Just while the national news is dominated by topics that are inconsequential for many of us, so buried beneath are the parliamentary bills that could take away the right to strike as well as the right to peaceful protest.
This concentrated attack on our civil liberties moves the regime in government ever further away from democracy.
Also fading unresolved is the sheer outrage we all felt on finding out just how much raw sewage is constantly and repeatedly released into our rivers and beaches, poisoning the ecosystem and ruining our London and UK waterways. Industry and construction exacerbate this pollution and loss of biodiversity, and we find that the Commons voted out a Lords amendment to make the water companies accountable last year.
Planning permission in Camden is still not operating for the benefit of ordinary people. For instance, the proposed High Speed 2 Adelaide Road headhouse plans consultation also slipped past during the festive break.
Just months after renovating and retrofitting their Holmes Road depot for £8.4 million, Camden Council is proposing to demolish the building and develop the site. This proposal is harmful to the planet in terms of carbon emissions, and wasteful of public money recently spent on the depot.
We have a chance now before February 19 to impact the Euston Area Plan, which will be the framework for the Lendlease development of the area demolished by High Speed 2 Euston and for the new Euston station.

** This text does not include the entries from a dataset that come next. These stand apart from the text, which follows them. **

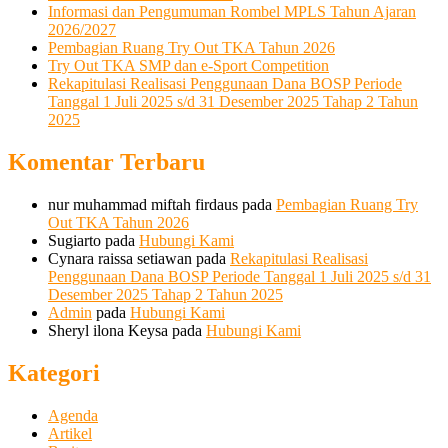
Informasi dan Pengumuman Rombel MPLS Tahun Ajaran
2026/2027
Pembagian Ruang Try Out TKA Tahun 2026
Try Out TKA SMP dan e-Sport Competition
Rekapitulasi Realisasi Penggunaan Dana BOSP Periode
Tanggal 1 Juli 2025 s/d 31 Desember 2025 Tahap 2 Tahun
2025
Komentar Terbaru
nur muhammad miftah firdaus
pada
Pembagian Ruang Try
Out TKA Tahun 2026
Sugiarto
pada
Hubungi Kami
Cynara raissa setiawan
pada
Rekapitulasi Realisasi
Penggunaan Dana BOSP Periode Tanggal 1 Juli 2025 s/d 31
Desember 2025 Tahap 2 Tahun 2025
Admin
pada
Hubungi Kami
Sheryl ilona Keysa
pada
Hubungi Kami
Kategori
Agenda
Artikel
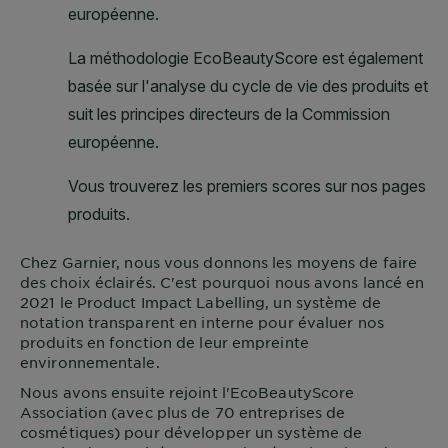
Chez
Garnier
, nous vous donnons les moyens de faire
des choix éclairés. C'est pourquoi nous avons lancé en
2021 le Product Impact Labelling, un système de
notation transparent en interne pour évaluer nos
produits en fonction de leur empreinte
environnementale.
Nous avons ensuite rejoint l'EcoBeautyScore
Association (avec plus de 70 entreprises de
cosmétiques) pour développer un système de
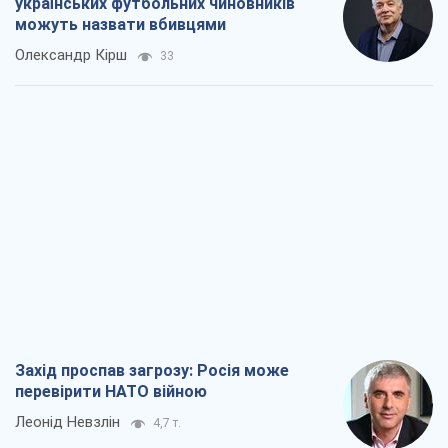
Захід проспав загрозу: Росія може
перевірити НАТО війною
Леонід Невзлін
4,7 т.
"Варта" та "Новатор" витримали
кулеметний обстріл і удар FPV-дрона,
врятувавши життя офіцеру ЗСУ
Українська Бронетехніка
3,9 т.
КНДР як каталізатор війни, або Про
новий етап російсько-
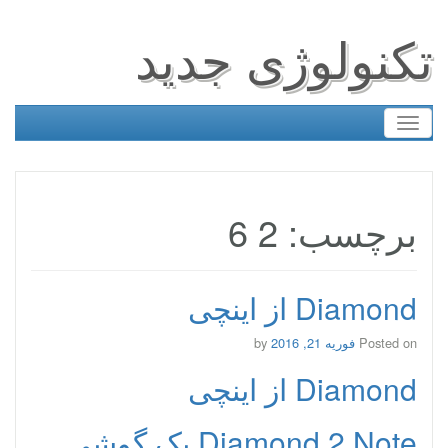
تکنولوژی جدید
Toggle
navigation
برچسب: 2 6
Diamond از اینچی
Posted on
فوریه 21, 2016
by
Diamond از اینچی
Diamond 2 Note یک گوشی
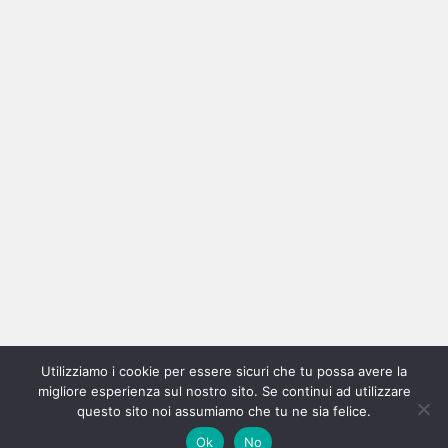
Ricerca
per:
Categorie
Categorie
Utilizziamo i cookie per essere sicuri che tu possa avere la
Home
New
Interviste
Oroscopindie
Indie
Indie
Fuoriposto
Serie
Promozione
Chi
Con
migliore esperienza sul nostro sito. Se continui ad utilizzare
Indie
e
Talks
Tales
Tv
siamo
per
questo sito noi assumiamo che tu ne sia felice.
Copyright © All rights reserved.
|
Magazine 7
by AF themes.
Ok
No
Italia
Recensioni
Pro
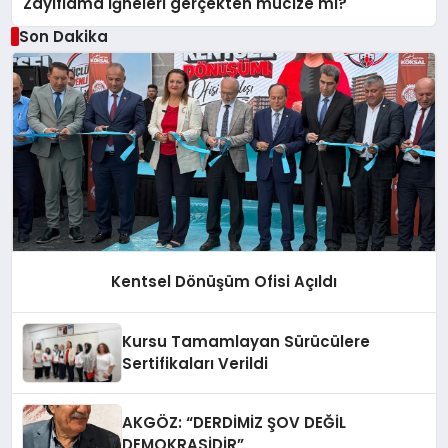
Zayıflama iğneleri gerçekten mucize mi?
Son Dakika
Kentsel Dönüşüm Ofisi Açıldı
Kursu Tamamlayan Sürücülere
Sertifikaları Verildi
AKGÖZ: “DERDİMİZ ŞOV DEĞİL
DEMOKRASİDİR”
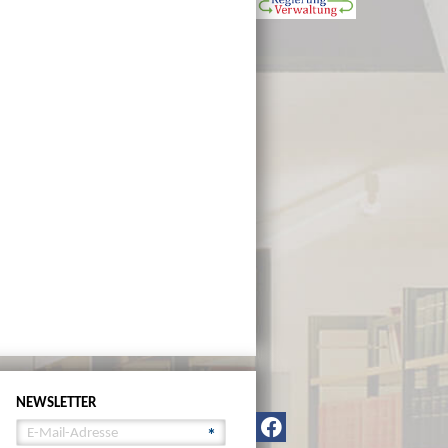
NEWSLETTER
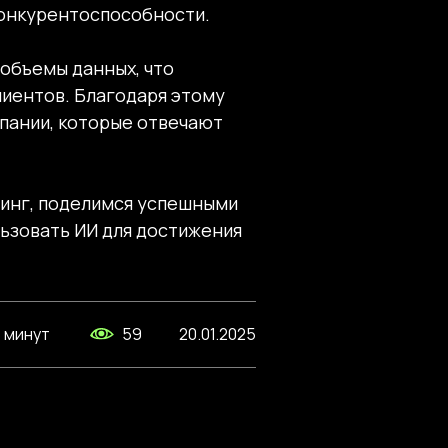
конкурентоспособности.
объемы данных, что
лиентов. Благодаря этому
пании, которые отвечают
тинг, поделимся успешными
ьзовать ИИ для достижения
8 минут
59
20.01.2025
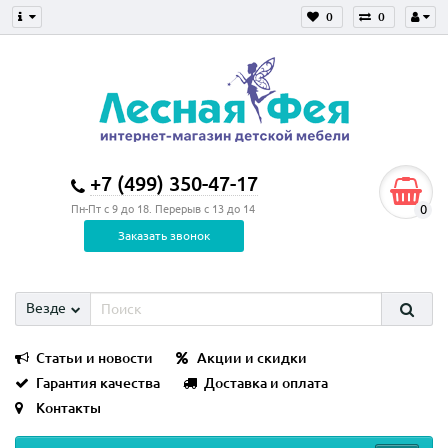
0
0
+7 (499) 350-47-17
0
Пн-Пт с 9 до 18. Перерыв с 13 до 14
Заказать звонок
Везде
Статьи и новости
Акции и скидки
Гарантия качества
Доставка и оплата
Контакты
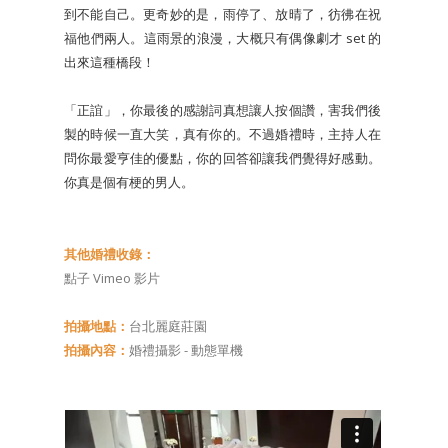
到不能自己。更奇妙的是，雨停了、放晴了，彷彿在祝
福他們兩人。這雨景的浪漫，大概只有偶像劇才 set 的
出來這種橋段！
「正誼」，你最後的感謝詞真想讓人按個讚，害我們後
製的時候一直大笑，真有你的。不過婚禮時，主持人在
問你最愛亨佳的優點，你的回答卻讓我們覺得好感動。
你真是個有梗的男人。
其他婚禮收錄：
點子 Vimeo 影片
拍攝地點：
台北麗庭莊園
拍攝內容：
婚禮攝影 - 動態單機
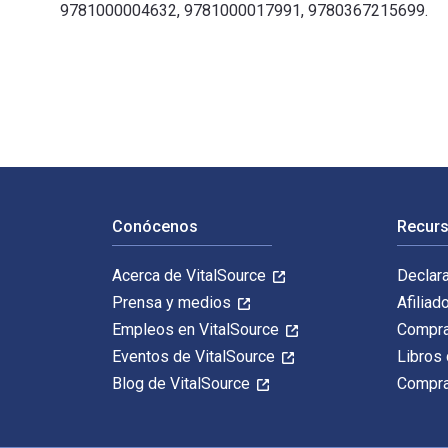
9781000004632, 9781000017991, 9780367215699.
Vietnam And The Soviet Union: Anatomy Of An Alliance 
Navegación de pie de página
Conócenos
Recurs
Acerca de VitalSource
Declar
Prensa y medios
Afiliad
Empleos en VitalSource
Compra
Eventos de VitalSource
Libros 
Blog de VitalSource
Compra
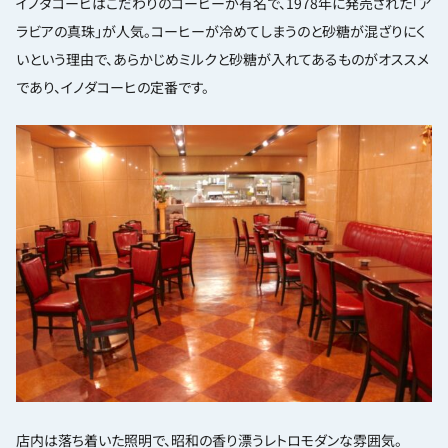
イノダコーヒはこだわりのコーヒーが有名で、1978年に発売された「ア
ラビアの真珠」が人気。コーヒーが冷めてしまうのと砂糖が混ざりにく
いという理由で、あらかじめミルクと砂糖が入れてあるものがオススメ
であり、イノダコーヒの定番です。
店内は落ち着いた照明で、昭和の香り漂うレトロモダンな雰囲気。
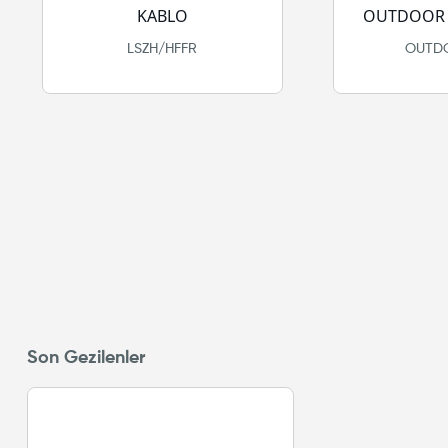
KABLO
OUTDOOR 
LSZH/HFFR
OUTDO
Son Gezilenler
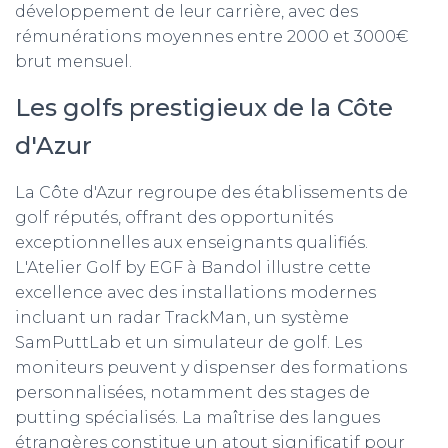
développement de leur carrière, avec des
rémunérations moyennes entre 2000 et 3000€
brut mensuel.
Les golfs prestigieux de la Côte
d'Azur
La Côte d'Azur regroupe des établissements de
golf réputés, offrant des opportunités
exceptionnelles aux enseignants qualifiés.
L'Atelier Golf by EGF à Bandol illustre cette
excellence avec des installations modernes
incluant un radar TrackMan, un système
SamPuttLab et un simulateur de golf. Les
moniteurs peuvent y dispenser des formations
personnalisées, notamment des stages de
putting spécialisés. La maîtrise des langues
étrangères constitue un atout significatif pour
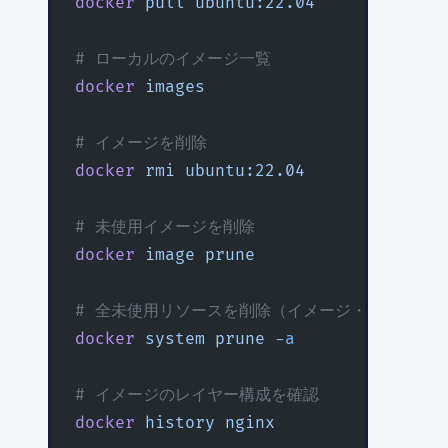
docker
 pull
 ubuntu:22.04
# ローカルのイメージ一覧
docker
 images
# イメージを削除
docker
 rmi
 ubuntu:22.04
# 未使用イメージを削除
docker
 image
 prune
# 全未使用リソースを削除（イメージ・コンテナ
docker
 system
 prune
 -a
# イメージのレイヤー構成を確認
docker
 history
 nginx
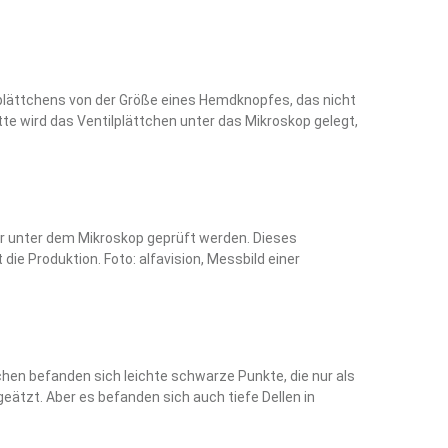
lplättchens von der Größe eines Hemdknopfes, das nicht
ette wird das Ventilplättchen unter das Mikroskop gelegt,
r unter dem Mikroskop geprüft werden. Dieses
die Produktion. Foto: alfavision, Messbild einer
hen befanden sich leichte schwarze Punkte, die nur als
ätzt. Aber es befanden sich auch tiefe Dellen in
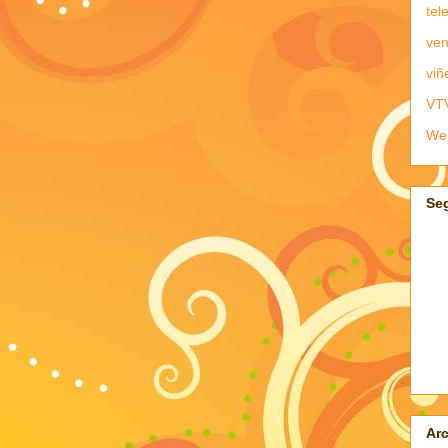
tel
ven
viñ
VT
We
Se
Arc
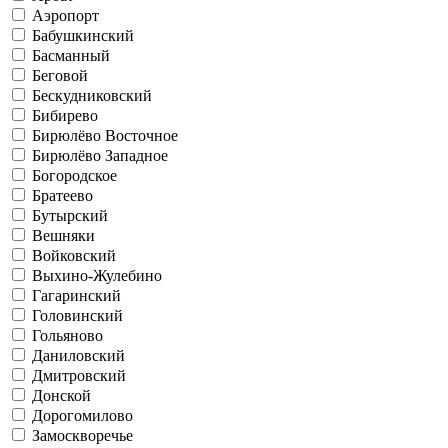
Аэропорт
Бабушкинский
Басманный
Беговой
Бескудниковский
Бибирево
Бирюлёво Восточное
Бирюлёво Западное
Богородское
Братеево
Бутырский
Вешняки
Войковский
Выхино-Жулебино
Гагаринский
Головинский
Гольяново
Даниловский
Дмитровский
Донской
Дорогомилово
Замоскворечье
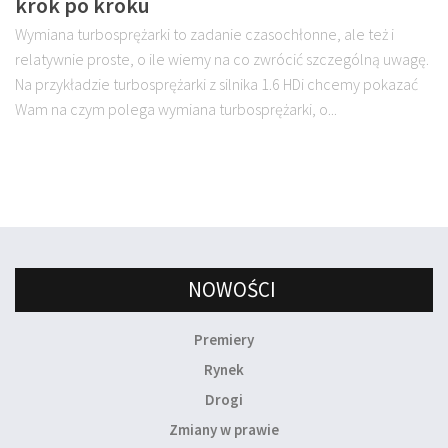
krok po kroku
Wymiana turbosprężarki to zadanie czasochłonne, ale też i
relatywnie proste, o ile wiemy na co zwrócić szczególną uwagę.
Na przykładzie turbosprężarki z silnika 1.6 HDi chcemy pokazać
Wam na czym polega wymiana turbosprężarki, o...
NOWOŚCI
Premiery
Rynek
Drogi
Zmiany w prawie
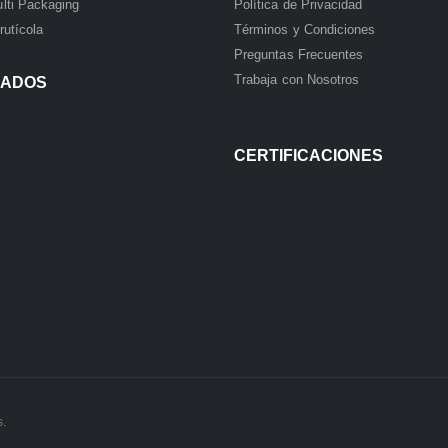
lti Packaging
Política de Privacidad
rutícola
Términos y Condiciones
Preguntas Frecuentes
Trabaja con Nosotros
IADOS
CERTIFICACIONES
s.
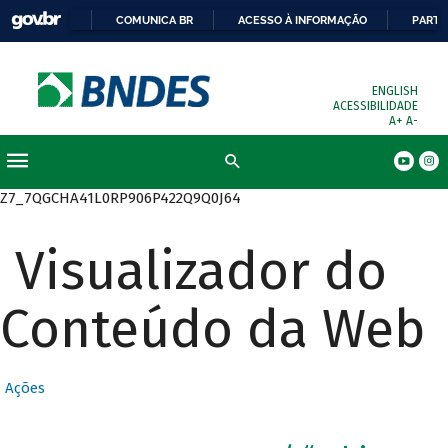
COMUNICA BR
ACESSO À INFORMAÇÃO
PARTI
ENGLISH
ACESSIBILIDADE
A+
A-
Busca
Z7_7QGCHA41L0RP906P422Q9Q0J64
Visualizador do
Conteúdo da Web
Ações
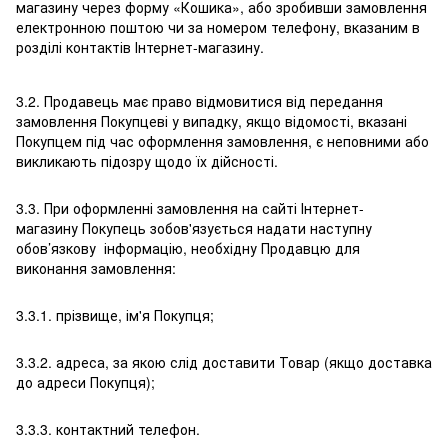
магазину через форму «Кошика», або зробивши замовлення
електронною поштою чи за номером телефону, вказаним в
розділі контактів Інтернет-магазину.
3.2. Продавець має право відмовитися від передання
замовлення Покупцеві у випадку, якщо відомості, вказані
Покупцем під час оформлення замовлення, є неповними або
викликають підозру щодо їх дійсності.
3.3. При оформленні замовлення на сайті Інтернет-
магазину Покупець зобов'язується надати наступну
обов’язкову інформацію, необхідну Продавцю для
виконання замовлення:
3.3.1. прізвище, ім'я Покупця;
3.3.2. адреса, за якою слід доставити Товар (якщо доставка
до адреси Покупця);
3.3.3. контактний телефон.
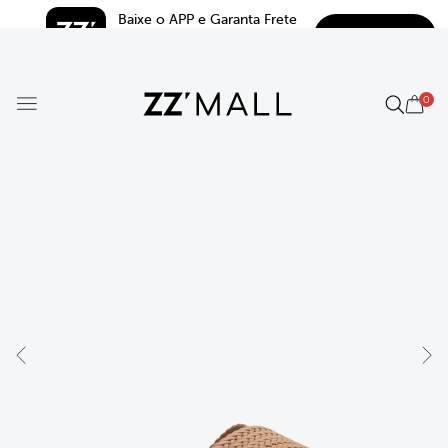
Baixe o APP e Garanta Frete 
BAIXAR
Grátis*
5.0
0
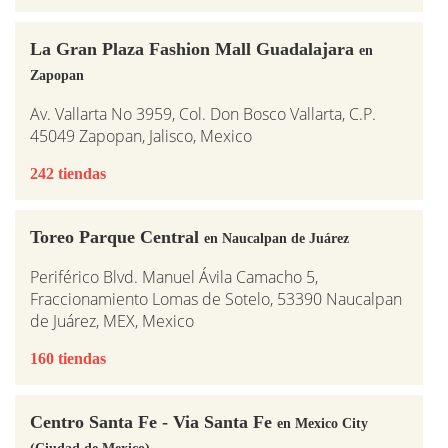
La Gran Plaza Fashion Mall Guadalajara
en
Zapopan
Av. Vallarta No 3959, Col. Don Bosco Vallarta, C.P.
45049 Zapopan, Jalisco, Mexico
242 tiendas
Toreo Parque Central
en Naucalpan de Juárez
Periférico Blvd. Manuel Ávila Camacho 5,
Fraccionamiento Lomas de Sotelo, 53390 Naucalpan
de Juárez, MEX, Mexico
160 tiendas
Centro Santa Fe - Via Santa Fe
en Mexico City
(Ciudad de Mexico)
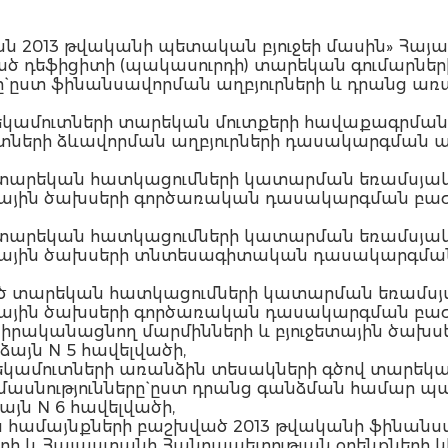
ն 2013 թվականի պետական բյուջեի մասին» Հայ
ած դեֆիցիտի (պակասուրդի) տարեկան գումարնե
` ըստ ֆինանսավորման աղբյուրների և դրանց առա
 եկամուտների տարեկան մուտքերի հավաքագրման
ւտների ձևավորման աղբյուրների դասակարգման ա
 տարեկան հատկացումների կատարման եռամսյակ
ետային ծախսերի գործառական դասակարգման բաժի
 տարեկան հատկացումների կատարման եռամսյակ
ջետային ծախսերի տնտեսագիտական դասակարգման
ած տարեկան հատկացումների կատարման եռամսյ
ետային ծախսերի գործառական դասակարգման բաժի
ք իրականացնող մարմինների և բյուջետային ծա
այն N 5 հավելվածի,
 եկամուտների առանձին տեսակների գծով տարեկ
մասնությունները` ըստ դրանց գանձման համա
յն N 6 հավելվածի,
ձին համայնքների բաշխված 2013 թվականի ֆինա
ի և Հայաստանի Հանրապետության օրենքների կի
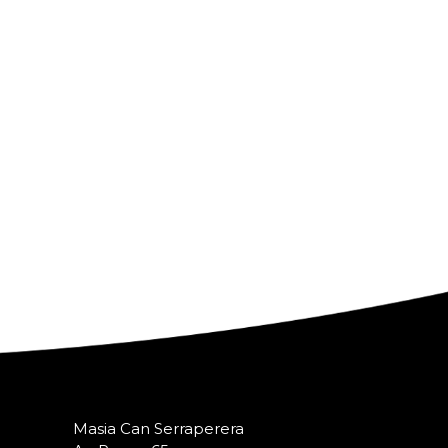
Masia Can Serraperera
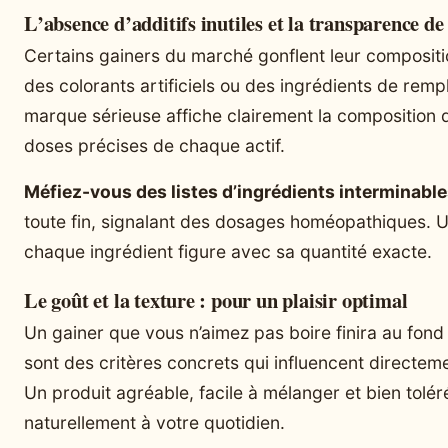
L’absence d’additifs inutiles et la transparence d
Certains gainers du marché gonflent leur composit
des colorants artificiels ou des ingrédients de rempl
marque sérieuse affiche clairement la composition dé
doses précises de chaque actif.
Méfiez-vous des listes d’ingrédients interminabl
toute fin, signalant des dosages homéopathiques. Un
chaque ingrédient figure avec sa quantité exacte.
Le goût et la texture : pour un plaisir optimal
Un gainer que vous n’aimez pas boire finira au fond 
sont des critères concrets qui influencent directem
Un produit agréable, facile à mélanger et bien tolér
naturellement à votre quotidien.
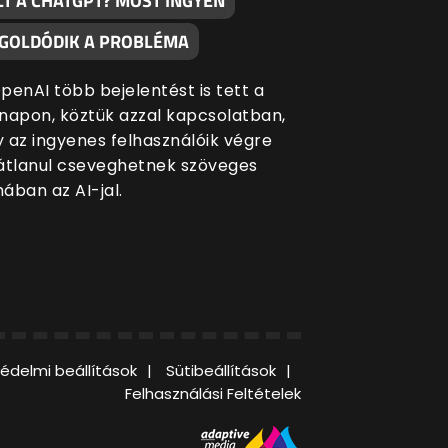
LT A CHATGPT? MOST INGYEN
GOLDÓDIK A PROBLÉMA
penAI több bejelentést is tett a
napon, köztük azzal kapcsolatban,
 az ingyenes felhasználóik végre
átlanul cseveghetnek szöveges
ában az AI-jal.
édelmi beállítások
Sütibeállítások
Felhasználási Feltételek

Camden’s Local Plan preliminary consultation (eustonareaplanreview.commonplace.is) on overarching planning guidance in Camden has already passed by on January 13, though you could email views on this and other local planning matters to PlanningPolicy@camden.gov.uk
The Camden Climate Action Plan lacks both quantified targets and timescales in which they must be achieved. This is made even worse by all the concrete-framed buildings currently being built all over Camden.
We know we must stop all emissions if we are to have any hope of containing global warming to 1.5 degrees, yet we just look the other way as we make the planet uninhabitable right now through rising seas, mining and debt in the global south, and through drought, famine, war and floods around the equator, and for our grandchildren, the future generations here in the UK.